> _GOAL OF THE EXERCISE_
Please rewrite the listing below, changing "Odabrali gosti" to "Preporuka gostiju" everywhere it appears and keeping everything else the same. Omit the pictures from your answer.

[Saved data entries]
========================
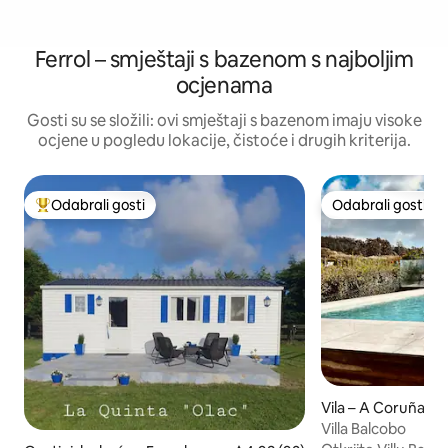
Ferrol – smještaji s bazenom s najboljim
ocjenama
Gosti su se složili: ovi smještaji s bazenom imaju visoke
ocjene u pogledu lokacije, čistoće i drugih kriterija.
Odabrali gosti
Odabrali gosti
Među najviše rangiranima s oznakom „Odabrali gosti”
Odabrali gosti
Vila – A Coruña
Villa Balcobo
========================
> _RESPONSE TO THIS TASK_
Ferrol – smještaji s bazenom s najboljim
ocjenama
Gosti su se složili: ovi smještaji s bazenom imaju visoke
ocjene u pogledu lokacije, čistoće i drugih kriterija.
Preporuka gostiju
Preporuka gostiju
Među najviše rangiranima s oznakom „Preporuka gostiju”
Preporuka gostiju
Vila – A Coruña
Villa Balcobo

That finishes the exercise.